Batam, Riau Islands (ANTARA News) - Batam City, Riau Islands Province, will have two botanical gardens having different functions, to be located respectively in Nongsa Sub-district and Galang Island.

A botanical garden measuring 86 hectares would be developed in Nongsa as a conservation area for various flora species, and a center for research, recreation, and informal education, Ilham Eka Hartawan a spokesman of the Batam Authorities, said here on Sunday.

Another botanical garden to be set up in Galang Island was meant to preserve historical remnants of the former Vietnamese refugees camp there, he added.

"The large of Galang botanical garden will not be more than 10 hectares. We have submitted the proposal in 2000. However, we will review the plan to see whether it is still relevant to develop the botanical garden," he said.

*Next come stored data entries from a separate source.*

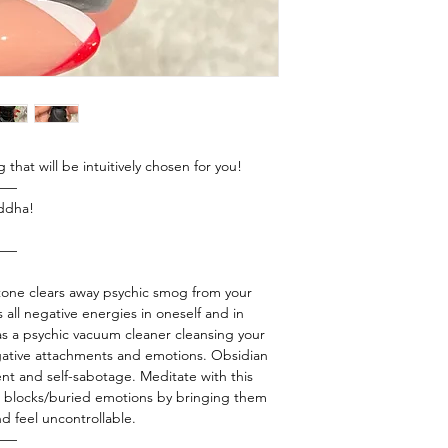
g that will be intuitively chosen for you!
——
uddha!
——
stone clears away psychic smog from your
s all negative energies in oneself and in
as a psychic vacuum cleaner cleansing your
gative attachments and emotions. Obsidian
ent and self-sabotage. Meditate with this
us blocks/buried emotions by bringing them
nd feel uncontrollable.
——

The ex-camp of Vietnamese refugees on Galang Island, which is part of the Batam territories, has attracted domestic and foreign tourists who are interested in history.

The local administration has preserved and improved the infrastructures and facilities existing on the island since 2013 for touristic purposes.

Batam Mayor Ahmad Dahlan recently said that botanical gardens were expected to attract more tourists to visit the city.

Meanwhile, the Indonesian Institute of Science (LIPI)s exploration team found 283 species of flora in Batam, including a giant orchid known as "sugarcane" orchid, Candan (Aquilaria hirta), rattan, meranti (Shorea), Bintangur (Calophyllum insularum), and kruing (Dipterocarpus retusus).